The history of Die Hard games is…err…well, there’s a reason you’re probably struggling to remember many specific examples of Die Hard adaptations. Die Hard may be the definitive action film, but developers have long struggled to capture the brilliance of that film and translate it to the world of gaming.
While most games based on Die Hard are relatively obscure despite their pedigree, the most obscure of them all was a rumored adaptation of the game that developer Bits Studios were supposedly making for the N64. Well the rumors have turned out to be true, as the first known footage from Die Hard 64 has been made publically available by Assembler Games. The game is said to have had 24 levels over the span of three prototypes that were developed before the project was canned. If you look hard enough, you can find nine of the levels to play online.
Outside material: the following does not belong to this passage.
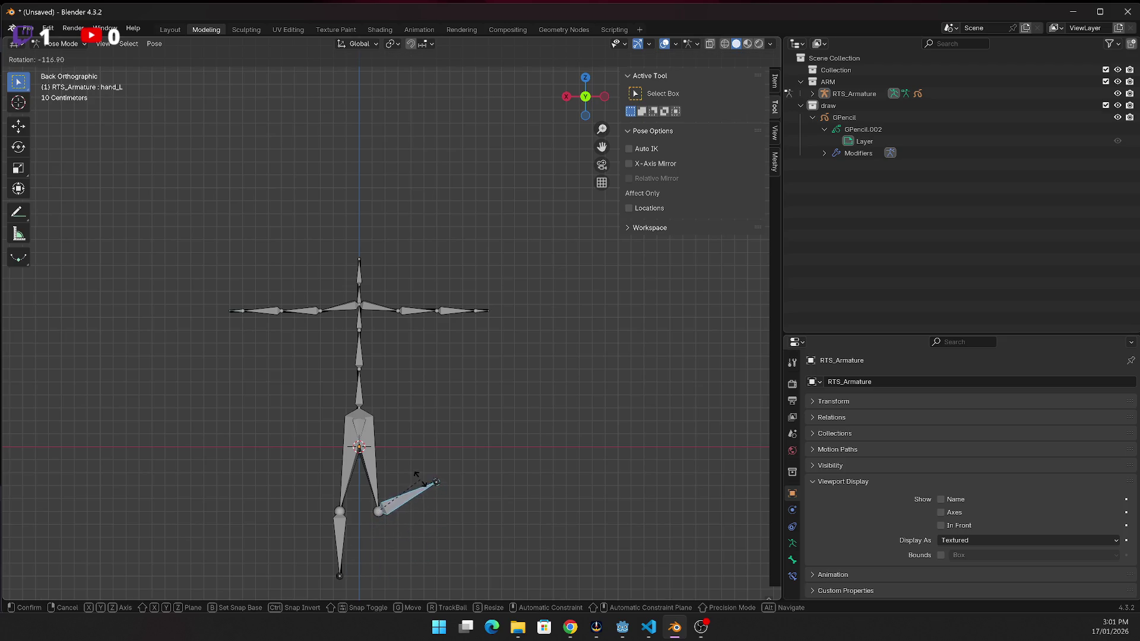
{"action": "left_click", "coordinate": [385, 542]}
Aside from being a curious piece of gaming history, the following Die Hard 64 footage is a wonderful reminder that not every canceled game is a lost treasure.
Now, to be perfectly fair, the footage you see above was taken from a working model of the game and was likely recorded relatively early into the development process. That would certainly help to explain the awful animations and sketchy sound design, but it does little to explain just how it is that a game which is clearly ripping off Goldeneye somehow overlooked the best parts of that milestone shooter.
While ripping off GoldenEye is a tiresome claim that is far too often tossed at any console shooter released around the time of the popular N64 title, it feels especially appropriate here when you consider that everything from Die Hard 64‘s targeting module to the sound it uses when a character is opening a door is taken directly from Rare’s Bond-based shooter.
That’s not the project’s biggest sin, however. That honor is reserved for the game’s seeming lack of personality. Call us old-fashioned, but we tend to expect games based on movies renowned for their personality to feature more than some generic shooter environments and pedestrian design across the board.
Oh well. There’s always still hope someone else will deliver a worthwhile Die Hard game.